The series contains cameo performances by John Barron, John Bird, Windsor Davies, Ian McNeice, Patrick Marber, Stephen Moore and Rebecca Front. Also, Arthur Mathews and Graham Linehan appear briefly in the first episode playing Gendarmes.

==Episodes==

| No. | Title | Directed by | Written by | Original release date |
| 1 | "L'Infamie" | Liddy Oldroyd | Graham Linehan and Arthur Mathews | 14 October 1994 |
Some paint stains and spilt breakfast on Alain's floorboards in his apartment are mistaken by a gallery owner for art and are put up for sale, eventually causing a riot.
| 2 | "Le Critique" | Liddy Oldroyd | Graham Linehan and Arthur Mathews | 21 October 1994 |
Alain tries to advance his career by winning favour with an influential but scathing art critic, Charles Duchont (played by Windsor Davies), who is known as the 'Butcher of Bordeaux'.
| 3 | "Les Gimmiques" | Liddy Oldroyd | Graham Linehan and Arthur Mathews | 28 October 1994 |
Alain hopes to win a lucrative portrait commission by having a gimmick, but soon the rest of his artist friends have jumped on the bandwagon with their own gimmicks. Cameo performances by Stephen Moore as an army general and Rebecca Front as Mme Trombaut.
| 4 | "Les Musiciens" | Liddy Oldroyd | Graham Linehan and Arthur Mathews | 4 November 1994 |
Alain finds himself in an argument with a Jazz band after he is persuaded to impersonate a famous musician as a favour.
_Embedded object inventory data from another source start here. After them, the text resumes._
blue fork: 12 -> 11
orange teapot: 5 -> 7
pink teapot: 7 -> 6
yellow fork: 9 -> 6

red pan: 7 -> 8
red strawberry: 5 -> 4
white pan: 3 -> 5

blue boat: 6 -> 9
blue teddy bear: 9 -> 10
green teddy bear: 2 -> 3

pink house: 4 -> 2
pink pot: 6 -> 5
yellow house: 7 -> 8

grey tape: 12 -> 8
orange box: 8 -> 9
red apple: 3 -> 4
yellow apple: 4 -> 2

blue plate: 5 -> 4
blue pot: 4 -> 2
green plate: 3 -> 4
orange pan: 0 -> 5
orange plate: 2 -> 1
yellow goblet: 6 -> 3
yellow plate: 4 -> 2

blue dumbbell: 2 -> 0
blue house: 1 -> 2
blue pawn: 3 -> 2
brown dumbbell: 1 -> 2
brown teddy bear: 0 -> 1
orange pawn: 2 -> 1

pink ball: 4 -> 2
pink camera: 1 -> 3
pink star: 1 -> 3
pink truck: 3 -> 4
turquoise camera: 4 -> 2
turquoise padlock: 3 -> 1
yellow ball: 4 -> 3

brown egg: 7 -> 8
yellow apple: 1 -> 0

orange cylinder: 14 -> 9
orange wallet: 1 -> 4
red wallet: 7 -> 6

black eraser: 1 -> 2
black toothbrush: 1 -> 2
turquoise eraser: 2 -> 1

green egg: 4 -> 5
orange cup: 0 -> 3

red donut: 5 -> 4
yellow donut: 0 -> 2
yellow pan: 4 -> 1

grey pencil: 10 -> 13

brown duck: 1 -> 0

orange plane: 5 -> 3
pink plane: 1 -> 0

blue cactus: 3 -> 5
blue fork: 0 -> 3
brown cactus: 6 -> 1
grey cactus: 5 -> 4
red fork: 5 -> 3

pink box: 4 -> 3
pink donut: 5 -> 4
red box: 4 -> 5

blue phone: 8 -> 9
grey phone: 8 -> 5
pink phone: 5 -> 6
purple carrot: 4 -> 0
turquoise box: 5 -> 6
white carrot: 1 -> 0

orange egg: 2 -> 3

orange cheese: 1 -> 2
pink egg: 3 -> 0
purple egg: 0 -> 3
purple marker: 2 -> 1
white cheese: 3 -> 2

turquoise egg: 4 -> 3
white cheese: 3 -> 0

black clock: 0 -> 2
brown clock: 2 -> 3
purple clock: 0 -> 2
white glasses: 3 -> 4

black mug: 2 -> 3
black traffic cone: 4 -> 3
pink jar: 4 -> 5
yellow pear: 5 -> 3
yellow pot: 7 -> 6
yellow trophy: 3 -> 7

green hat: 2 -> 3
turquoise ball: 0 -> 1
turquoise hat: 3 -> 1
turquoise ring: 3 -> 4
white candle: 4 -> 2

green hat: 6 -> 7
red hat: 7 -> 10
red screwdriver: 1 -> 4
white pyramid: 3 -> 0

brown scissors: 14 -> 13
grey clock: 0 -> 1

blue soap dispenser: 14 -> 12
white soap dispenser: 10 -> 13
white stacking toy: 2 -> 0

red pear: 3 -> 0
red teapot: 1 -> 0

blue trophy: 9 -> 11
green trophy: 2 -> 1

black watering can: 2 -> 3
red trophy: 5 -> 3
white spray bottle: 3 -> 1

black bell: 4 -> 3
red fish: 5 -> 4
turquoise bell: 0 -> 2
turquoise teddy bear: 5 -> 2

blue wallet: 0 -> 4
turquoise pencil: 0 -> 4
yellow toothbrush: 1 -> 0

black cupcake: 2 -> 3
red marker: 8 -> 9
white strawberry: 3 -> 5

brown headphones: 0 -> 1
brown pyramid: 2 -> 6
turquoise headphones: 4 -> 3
Cameo performance by Patrick Marber as Paolo.
| 5 | "La Solitude" | Liddy Oldroyd | Graham Linehan and Arthur Mathews | 11 November 1994 |
Alain feels the constant noise and distractions of city life are stifling his creativity, so he decides to head to the countryside and the place where he grew up. Cameo performances by John Barron as Alain's father and Ian McNeice as Leon.
| 6 | "L'Insanitie" | Liddy Oldroyd | Graham Linehan and Arthur Mathews | 18 November 1994 |
Alain is sent to a psychiatric hospital by mistake, but on discharge, he discovers news of his supposed insanity has caused a surge in demand for his art. Cameo performance by John Bird as a psychiatrist.